— TAREA A —
Cuenta las líneas del listado que contienen la cadena "markup", distinguiendo entre mayúsculas y minúsculas, y responde solo con el número.

— FRAGMENTO DE TEXTO —
Uno de los trucos es el control absoluto del proceso al autoeditar la primera tirada mediante crowdfunding

El origen del libro, que está en la compra accidental de una serie de negativos de cristal en el Rastro de Madrid en 2019, es ya un juego etimológico de la palabra “rastro”: alude al mercado callejero, pero también a la “huella que queda de algo” (las personas, la familia Wattebled), y al “vestigio, señal o indicio de un acontecimiento” (las cosas, el pueblo de Mondicourt, las tiendas antiguas de suvenires, un poste telefónico, etc.). Desde ese punto de partida, con pocos datos y algunas positivaciones guardadas en un cuaderno, Paco Gómez elabora un diario en movimiento en el que compartimos sus avances, y sus numerosos fracasos, al tratar de encontrar los lugares exactos donde se realizaron algunas fotografías. En esos momentos, el autor madrileño interpreta el papel del historiador del arte clásico que sigue la pista de los indicios y cataloga, por ejemplo, las torres de las iglesias en su búsqueda de la única e irrepetible, prácticamente como sugería el método científico de Carlo Ginzburg en Morelli, Freud y Sherlock Holmes.

Interior de Wattebled o el rastro de las cosas. (© Fiebre Photobook)

[Registros de una colección]
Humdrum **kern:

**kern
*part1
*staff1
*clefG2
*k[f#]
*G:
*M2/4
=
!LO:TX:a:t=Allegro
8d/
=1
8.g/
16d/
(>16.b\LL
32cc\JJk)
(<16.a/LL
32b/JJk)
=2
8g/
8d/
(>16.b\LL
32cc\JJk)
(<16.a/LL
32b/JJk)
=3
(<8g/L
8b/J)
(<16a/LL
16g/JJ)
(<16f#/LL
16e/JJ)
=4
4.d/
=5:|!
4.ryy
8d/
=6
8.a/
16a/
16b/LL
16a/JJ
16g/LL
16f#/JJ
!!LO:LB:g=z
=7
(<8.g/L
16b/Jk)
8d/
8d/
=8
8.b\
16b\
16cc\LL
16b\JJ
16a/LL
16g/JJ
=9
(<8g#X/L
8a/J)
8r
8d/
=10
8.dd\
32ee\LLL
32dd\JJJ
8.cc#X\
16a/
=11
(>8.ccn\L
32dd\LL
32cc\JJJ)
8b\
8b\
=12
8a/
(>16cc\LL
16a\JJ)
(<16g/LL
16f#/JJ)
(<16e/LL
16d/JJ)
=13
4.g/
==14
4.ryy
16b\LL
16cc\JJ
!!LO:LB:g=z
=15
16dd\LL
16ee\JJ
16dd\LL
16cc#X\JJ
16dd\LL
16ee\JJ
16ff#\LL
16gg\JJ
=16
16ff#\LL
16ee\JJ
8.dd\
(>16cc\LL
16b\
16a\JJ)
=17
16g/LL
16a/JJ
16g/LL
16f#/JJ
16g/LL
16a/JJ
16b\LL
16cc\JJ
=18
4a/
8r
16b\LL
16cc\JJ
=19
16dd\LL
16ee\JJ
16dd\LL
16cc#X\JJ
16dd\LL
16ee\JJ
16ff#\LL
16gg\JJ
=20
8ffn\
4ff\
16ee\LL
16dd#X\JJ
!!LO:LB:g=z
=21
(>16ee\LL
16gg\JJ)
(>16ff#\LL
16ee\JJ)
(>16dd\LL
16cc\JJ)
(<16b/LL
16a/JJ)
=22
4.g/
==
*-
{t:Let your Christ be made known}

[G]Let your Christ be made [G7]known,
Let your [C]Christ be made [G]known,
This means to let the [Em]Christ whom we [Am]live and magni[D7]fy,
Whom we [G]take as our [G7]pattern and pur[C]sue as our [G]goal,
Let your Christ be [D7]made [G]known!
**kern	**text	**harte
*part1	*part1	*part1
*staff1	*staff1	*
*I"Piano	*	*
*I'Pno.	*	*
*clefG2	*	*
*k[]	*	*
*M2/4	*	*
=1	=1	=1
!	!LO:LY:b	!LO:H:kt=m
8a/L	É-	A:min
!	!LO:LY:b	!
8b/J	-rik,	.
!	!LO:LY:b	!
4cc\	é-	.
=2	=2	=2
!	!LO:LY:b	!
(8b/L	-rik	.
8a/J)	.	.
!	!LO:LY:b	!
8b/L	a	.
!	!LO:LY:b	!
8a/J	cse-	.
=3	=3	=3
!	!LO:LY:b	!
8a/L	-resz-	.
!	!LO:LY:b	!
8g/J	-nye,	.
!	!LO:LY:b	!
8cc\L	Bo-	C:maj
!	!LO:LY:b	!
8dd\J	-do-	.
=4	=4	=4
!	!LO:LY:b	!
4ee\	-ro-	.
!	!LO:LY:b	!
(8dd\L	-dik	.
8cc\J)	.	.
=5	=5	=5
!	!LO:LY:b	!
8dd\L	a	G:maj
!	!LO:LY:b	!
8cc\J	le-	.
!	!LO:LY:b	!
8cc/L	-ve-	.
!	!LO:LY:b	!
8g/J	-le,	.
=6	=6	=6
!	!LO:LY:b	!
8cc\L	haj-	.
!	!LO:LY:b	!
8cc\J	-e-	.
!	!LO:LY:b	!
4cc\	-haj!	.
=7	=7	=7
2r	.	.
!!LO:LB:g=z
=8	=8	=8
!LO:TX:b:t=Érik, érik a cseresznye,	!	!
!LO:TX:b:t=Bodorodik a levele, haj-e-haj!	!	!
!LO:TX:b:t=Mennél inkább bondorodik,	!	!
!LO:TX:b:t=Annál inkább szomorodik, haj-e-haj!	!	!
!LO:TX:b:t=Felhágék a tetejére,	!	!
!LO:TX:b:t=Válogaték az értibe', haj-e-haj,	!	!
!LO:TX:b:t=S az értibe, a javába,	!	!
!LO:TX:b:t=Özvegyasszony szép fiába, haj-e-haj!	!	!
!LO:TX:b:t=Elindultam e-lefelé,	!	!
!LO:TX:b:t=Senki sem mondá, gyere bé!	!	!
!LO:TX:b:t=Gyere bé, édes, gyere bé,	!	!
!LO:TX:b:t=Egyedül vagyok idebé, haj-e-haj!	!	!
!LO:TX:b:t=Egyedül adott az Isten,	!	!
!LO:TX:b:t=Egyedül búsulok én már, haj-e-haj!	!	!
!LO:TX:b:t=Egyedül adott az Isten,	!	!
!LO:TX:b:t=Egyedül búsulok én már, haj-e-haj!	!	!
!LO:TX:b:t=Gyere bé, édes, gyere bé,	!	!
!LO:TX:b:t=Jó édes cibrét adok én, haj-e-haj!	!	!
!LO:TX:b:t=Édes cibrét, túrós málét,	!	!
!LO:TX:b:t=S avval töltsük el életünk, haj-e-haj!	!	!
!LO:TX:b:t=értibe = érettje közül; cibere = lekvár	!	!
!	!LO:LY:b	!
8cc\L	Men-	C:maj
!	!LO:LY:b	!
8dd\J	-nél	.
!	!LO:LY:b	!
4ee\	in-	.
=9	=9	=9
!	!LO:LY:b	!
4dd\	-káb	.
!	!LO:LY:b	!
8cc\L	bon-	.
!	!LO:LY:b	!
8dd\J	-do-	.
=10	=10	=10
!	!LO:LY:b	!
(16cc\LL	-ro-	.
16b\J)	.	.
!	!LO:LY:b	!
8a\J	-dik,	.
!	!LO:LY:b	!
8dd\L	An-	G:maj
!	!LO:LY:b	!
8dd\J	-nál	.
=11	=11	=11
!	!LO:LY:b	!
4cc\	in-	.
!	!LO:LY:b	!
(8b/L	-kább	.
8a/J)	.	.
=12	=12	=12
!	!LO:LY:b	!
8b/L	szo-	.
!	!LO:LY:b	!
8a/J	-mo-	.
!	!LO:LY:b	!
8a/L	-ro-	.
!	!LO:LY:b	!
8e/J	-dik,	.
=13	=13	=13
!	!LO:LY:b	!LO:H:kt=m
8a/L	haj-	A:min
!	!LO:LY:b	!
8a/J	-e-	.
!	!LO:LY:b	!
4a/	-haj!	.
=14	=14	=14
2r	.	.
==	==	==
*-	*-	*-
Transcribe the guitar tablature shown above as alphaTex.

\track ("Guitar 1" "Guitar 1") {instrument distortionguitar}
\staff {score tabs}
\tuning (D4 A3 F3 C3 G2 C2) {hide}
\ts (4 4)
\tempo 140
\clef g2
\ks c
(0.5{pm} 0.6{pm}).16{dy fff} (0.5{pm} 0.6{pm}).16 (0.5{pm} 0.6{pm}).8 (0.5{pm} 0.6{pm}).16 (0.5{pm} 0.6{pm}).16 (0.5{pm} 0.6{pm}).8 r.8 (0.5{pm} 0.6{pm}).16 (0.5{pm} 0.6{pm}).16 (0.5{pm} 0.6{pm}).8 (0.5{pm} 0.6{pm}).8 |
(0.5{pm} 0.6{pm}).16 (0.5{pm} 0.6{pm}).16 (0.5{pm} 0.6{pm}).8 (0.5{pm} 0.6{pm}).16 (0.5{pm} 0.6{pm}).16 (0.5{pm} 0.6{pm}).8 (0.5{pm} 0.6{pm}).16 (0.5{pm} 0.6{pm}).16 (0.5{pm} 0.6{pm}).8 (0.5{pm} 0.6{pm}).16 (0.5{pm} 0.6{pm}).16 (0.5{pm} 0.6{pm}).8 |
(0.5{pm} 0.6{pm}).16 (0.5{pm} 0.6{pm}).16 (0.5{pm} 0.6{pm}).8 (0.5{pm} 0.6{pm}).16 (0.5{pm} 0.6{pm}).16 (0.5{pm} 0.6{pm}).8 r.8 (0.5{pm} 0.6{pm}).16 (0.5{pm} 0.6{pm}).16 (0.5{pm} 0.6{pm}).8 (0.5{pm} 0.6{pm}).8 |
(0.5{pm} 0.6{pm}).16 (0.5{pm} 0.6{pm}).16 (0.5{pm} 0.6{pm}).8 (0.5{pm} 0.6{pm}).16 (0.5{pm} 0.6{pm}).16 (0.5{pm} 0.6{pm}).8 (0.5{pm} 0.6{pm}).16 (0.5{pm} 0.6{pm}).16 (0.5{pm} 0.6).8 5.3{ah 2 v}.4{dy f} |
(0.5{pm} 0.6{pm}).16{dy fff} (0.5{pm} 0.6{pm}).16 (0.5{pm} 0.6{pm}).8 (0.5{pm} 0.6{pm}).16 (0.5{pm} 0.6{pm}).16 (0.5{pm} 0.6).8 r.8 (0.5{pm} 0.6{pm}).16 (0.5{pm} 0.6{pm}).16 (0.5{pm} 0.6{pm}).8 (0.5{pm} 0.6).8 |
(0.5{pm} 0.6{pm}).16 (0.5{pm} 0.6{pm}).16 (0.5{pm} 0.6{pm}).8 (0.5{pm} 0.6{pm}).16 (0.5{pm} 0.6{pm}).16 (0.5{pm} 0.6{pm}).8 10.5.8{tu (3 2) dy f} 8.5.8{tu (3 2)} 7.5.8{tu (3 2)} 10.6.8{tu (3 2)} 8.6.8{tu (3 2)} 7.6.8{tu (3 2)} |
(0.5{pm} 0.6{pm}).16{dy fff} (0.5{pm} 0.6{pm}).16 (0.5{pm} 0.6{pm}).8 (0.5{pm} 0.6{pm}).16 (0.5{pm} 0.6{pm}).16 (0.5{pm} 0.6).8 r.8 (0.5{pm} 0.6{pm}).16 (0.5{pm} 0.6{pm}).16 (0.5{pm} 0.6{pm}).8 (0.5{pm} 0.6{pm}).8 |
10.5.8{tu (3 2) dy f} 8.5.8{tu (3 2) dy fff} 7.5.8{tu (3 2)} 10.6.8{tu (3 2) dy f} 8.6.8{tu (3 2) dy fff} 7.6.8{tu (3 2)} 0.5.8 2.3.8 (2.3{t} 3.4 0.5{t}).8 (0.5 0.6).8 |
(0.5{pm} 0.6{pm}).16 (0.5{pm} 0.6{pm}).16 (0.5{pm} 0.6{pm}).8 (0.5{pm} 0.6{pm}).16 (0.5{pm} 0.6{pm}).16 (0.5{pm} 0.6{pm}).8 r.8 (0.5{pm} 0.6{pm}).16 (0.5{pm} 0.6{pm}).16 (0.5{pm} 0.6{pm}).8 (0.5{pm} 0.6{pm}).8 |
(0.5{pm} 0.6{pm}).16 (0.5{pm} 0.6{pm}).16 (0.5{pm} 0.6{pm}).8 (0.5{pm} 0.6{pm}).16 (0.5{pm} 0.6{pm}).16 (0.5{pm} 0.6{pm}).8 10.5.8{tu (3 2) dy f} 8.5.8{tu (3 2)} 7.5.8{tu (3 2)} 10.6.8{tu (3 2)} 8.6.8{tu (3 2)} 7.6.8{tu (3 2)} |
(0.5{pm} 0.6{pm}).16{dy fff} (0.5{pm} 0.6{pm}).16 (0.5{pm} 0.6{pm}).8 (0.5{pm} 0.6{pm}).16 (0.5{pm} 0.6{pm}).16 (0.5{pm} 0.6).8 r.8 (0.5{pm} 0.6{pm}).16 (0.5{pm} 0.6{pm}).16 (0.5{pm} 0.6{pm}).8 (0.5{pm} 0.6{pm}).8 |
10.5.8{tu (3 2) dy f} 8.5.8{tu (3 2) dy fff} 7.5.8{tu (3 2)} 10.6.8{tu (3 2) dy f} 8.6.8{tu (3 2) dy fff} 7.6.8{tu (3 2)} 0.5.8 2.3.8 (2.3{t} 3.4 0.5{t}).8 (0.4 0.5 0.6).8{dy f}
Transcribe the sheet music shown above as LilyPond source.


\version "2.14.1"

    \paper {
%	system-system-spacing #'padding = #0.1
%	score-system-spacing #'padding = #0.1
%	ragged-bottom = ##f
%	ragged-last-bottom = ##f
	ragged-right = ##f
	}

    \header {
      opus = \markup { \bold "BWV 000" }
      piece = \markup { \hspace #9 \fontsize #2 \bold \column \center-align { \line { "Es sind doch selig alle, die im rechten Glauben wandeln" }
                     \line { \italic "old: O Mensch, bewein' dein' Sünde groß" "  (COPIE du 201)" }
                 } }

— TAREA B —
Responde a estas preguntas según el fragmento de texto sobre el libro de Paco Gómez.
(i) ¿En qué año se compraron los negativos de cristal en el Rastro de Madrid?
(ii) ¿Mediante qué medio se autoeditó la primera tirada?
(iii) ¿Qué obra de Carlo Ginzburg se menciona?

— RESULTADO ESPERADO A —
2

— RESULTADO ESPERADO B —
(i) En 2019.
(ii) Mediante crowdfunding.
(iii) Morelli, Freud y Sherlock Holmes.